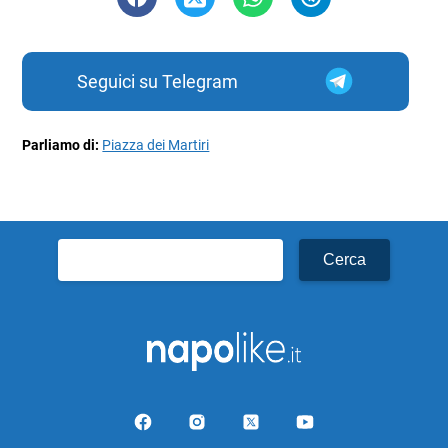
Seguici su Telegram
Parliamo di:
Piazza dei Martiri
Ricerca
per:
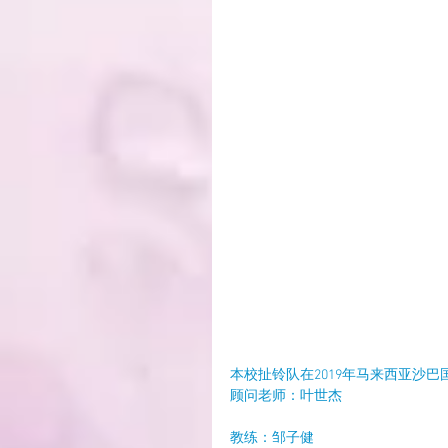
本校扯铃队在2019年马来西亚沙
顾问老师：叶世杰
教练：邹子健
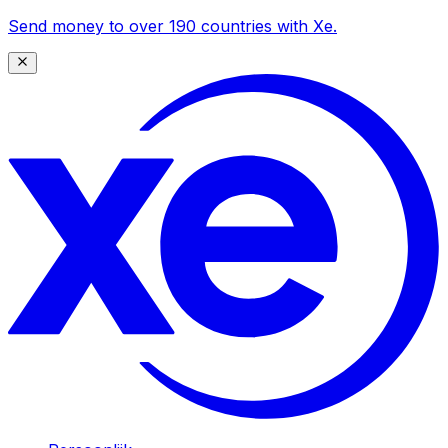
Send money to over 190 countries with Xe.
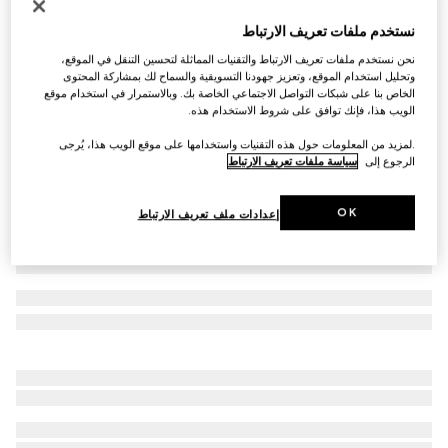
حذاء سنيكرز Gucci Re-Web للرجال
نستخدم ملفات تعريف الارتباط
AED 4,500
نحن نستخدم ملفات تعريف الارتباط والتقنيات المماثلة لتحسين التنقل في الموقع،
تنويعات
كانفاس GG الأصلي
وتحليل استخدام الموقع، وتعزيز جهودنا التسويقية والسماح لك بمشاركة المحتوى
الخاص بنا على شبكات التواصل الاجتماعي الخاصة بك. وبالاستمرار في استخدام موقع
الويب هذا، فإنك توافق على شروط الاستخدام هذه.
.لمزيد من المعلومات حول هذه التقنيات واستخدامها على موقع الويب هذا، يُرجى
الرجوع إلى
سياسة ملفات تعريف الارتباط
OK
إعدادات ملف تعريف الارتباط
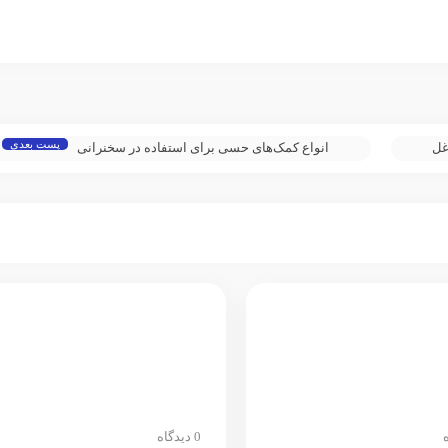
پست بعدی
غل
انواع کمک‌های حسی برای استفاده در سخنرانی
0 دیدگاه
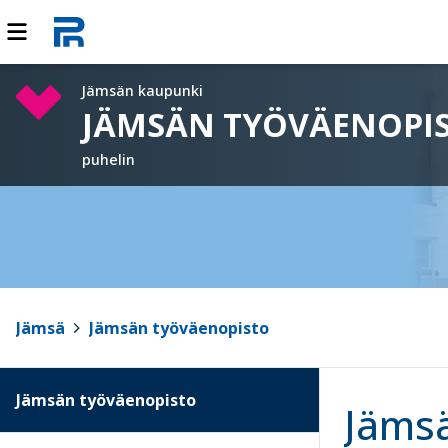
Jämsän kaupunki
JÄMSÄN TYÖVÄENOPI
puhelin
Jämsä
>
Jämsän työväenopisto
Jämsän työväenopisto
Jämsä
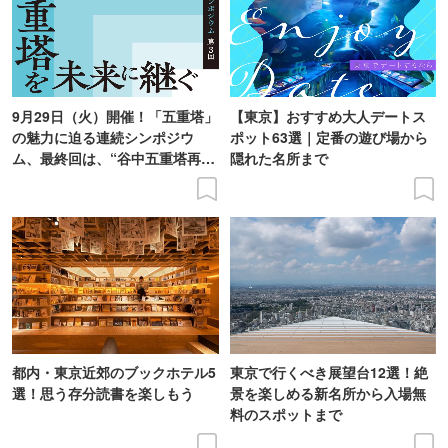
9月29日（火）開催！「五重塔」
【東京】おすすめ大人デートス
の魅力に迫る連続シンポジウ
ポット63選｜定番の遊び場から
ム、最終回は、“谷中五重塔再建
隠れた名所まで
の意義を語り合う”がテーマ
都内・東京近郊のブックホテル5
東京で行くべき展望台12選！絶
選！思う存分読書を楽しもう
景を楽しめる新名所から入場無
料のスポットまで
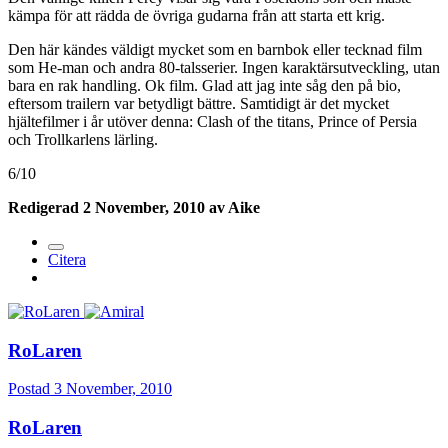
kämpa för att rädda de övriga gudarna från att starta ett krig.
Den här kändes väldigt mycket som en barnbok eller tecknad film
som He-man och andra 80-talsserier. Ingen karaktärsutveckling, utan
bara en rak handling. Ok film. Glad att jag inte såg den på bio,
eftersom trailern var betydligt bättre. Samtidigt är det mycket
hjältefilmer i år utöver denna: Clash of the titans, Prince of Persia
och Trollkarlens lärling.
6/10
Redigerad
2 November, 2010
av Aike
Citera
RoLaren
Postad
3 November, 2010
RoLaren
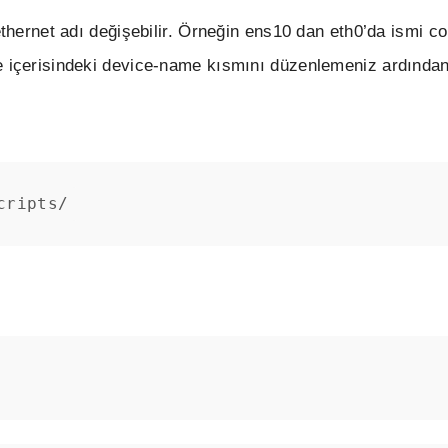
ethernet adı değişebilir. Örneğin ens10 dan eth0’da ismi c
e içerisindeki device-name kısmını düzenlemeniz ardından
cripts/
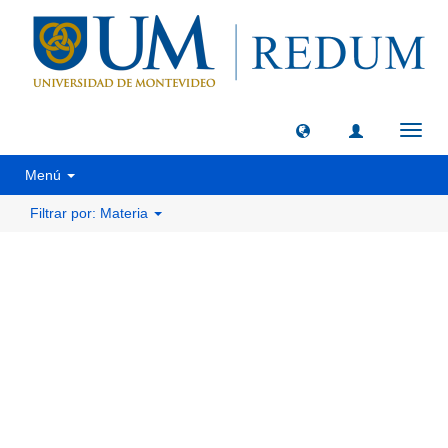
Camb
naveg
Menú
Filtrar por: Materia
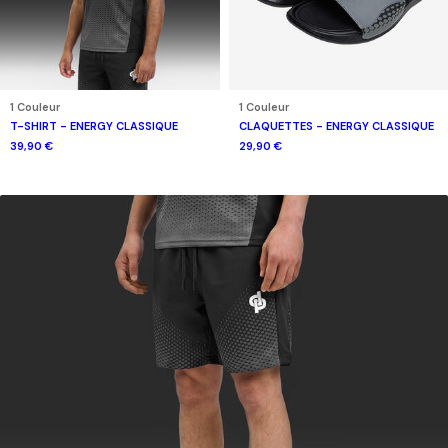
1 Couleur
1 Couleur
T-SHIRT - ENERGY CLASSIQUE
CLAQUETTES - ENERGY CLASSIQUE
39,90 €
29,90 €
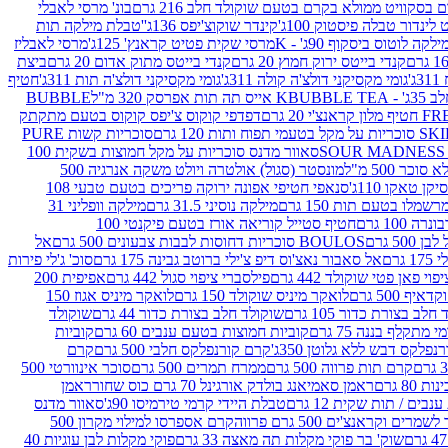
סקוויט ממולא בקרם בטעם שוקולד חלב 216 גרם
בונ' מרסי לאבלי
 לינדור טבלה פיסטוק 100ג'
קינדר שוקוצ'יפס 136ג'
'טבלת מילקה תות
ילקה לוטוס ביסקוף 90ג' - K
מרסי שקית פטיט קראנץ' 125ג'
מרסי לאבליז
קנדי בייטס ירוק חמוץ 20 גרם
קנדי בייטס מתוק אדום 20 גרם
ביצת
'
גומי מקסיקני דולצ'ה קולה 311ג'
גומי מקסיקני דולצ'ה תות 311ג'
חטיף
' - K
BUBBLE TEA אייס תה תות אפרסק 320 מ"ל
BUBBLE
דפדפי קוקוס צ'יפס קוקוס בטעם מתקתק
ח ותות 120 גרם
סוכריות קשות PURE
סאוור מדנס סוכריות על מקל חמוצות בשקית 100
 500 מ"ל
מונסטר (סגול) אולטרה ויולט משקה אנרגיה 500
ן טאקו 110ג'
סנאפי חטיפי אפונה ירוקה פריכים בטעם טבעי 108
מלו בטעם תות 150 גרם
מילקה נוסיני 31.5 גרם
מילקה וופליני 31
100 גרם
חטיף סטייל קוריאה אורז בטעם פיקנטי 100
BOULOS סוכריות דחוסות לבבות צבעונים 500 גרם
אל
רם
אל סאבור נאצ'וס דיפ צ'ילי ברוטב גבינה 175 גרם
סוכ' ג'לי פירות
י פאן פטי שוקולד 442 גרם
פילסברי ציפוי סגול 442 גרם
אפיפית 200
 500 גרם
לואקר מיניס שוקולד 150 גרם
לואקר מיניס אגוז 150
לב בצורת כדור 105 גרם
שוקולד חלב בצורת כדור 44 גרם
שוקולד
מי מתקלף בננה 75 גרם
קוביות חמוצות בטעם ענבים 60 גרם
קוביות
פלקס דבש ללא גלוטן 350ג'
קרם קורנפלקס חלבי 500 גרם
קרם
קרם תות פרווה 500 גרם
ממרח תמרים 500 גרם
סוכר אינוורטי 500
ראמן סאמיאנג בולדק אורגינל 70 גרם כוס שחור
ראמן
ים / תות שקית 12 גרם
טבלת היידי קרמי טירמיסו 90ג'
סאוור מדנס
ים וקראנצ'ים 500 גרם פרווה
קרם אספרסו למילוי מקרון 500
שוק' בר פוקי מקלות תה מאצה 33 גרם
פוקי מקלות לבן עוגיות 40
★ ★ ★
WHAT IS EXPECTED —
Retype only the lines above from the one with "الويب هذا، يُرجى" through the one with "bara en rak", exactly and with both ends. Images stay out.

EXERCISE ANSWER —
.لمزيد من المعلومات حول هذه التقنيات واستخدامها على موقع الويب هذا، يُرجى
الرجوع إلى
سياسة ملفات تعريف الارتباط
OK
إعدادات ملف تعريف الارتباط
پست بعدی
غل
انواع کمک‌های حسی برای استفاده در سخنرانی
0 دیدگاه
Jämsän kaupunki
JÄMSÄN TYÖVÄENOPI
puhelin
Jämsä
>
Jämsän työväenopisto
Jämsän työväenopisto
Jämsä
9月29日（火）開催！「五重塔」
【東京】おすすめ大人デートス
の魅力に迫る連続シンポジウ
ポット63選｜定番の遊び場から
ム、最終回は、“谷中五重塔再建
隠れた名所まで
の意義を語り合う”がテーマ
都内・東京近郊のブックホテル5
東京で行くべき展望台12選！絶
選！思う存分読書を楽しもう
景を楽しめる新名所から入場無
料のスポットまで
kämpa för att rädda de övriga gudarna från att starta ett krig.
Den här kändes väldigt mycket som en barnbok eller tecknad film
som He-man och andra 80-talsserier. Ingen karaktärsutveckling, utan
bara en rak handling. Ok film. Glad att jag inte såg den på bio,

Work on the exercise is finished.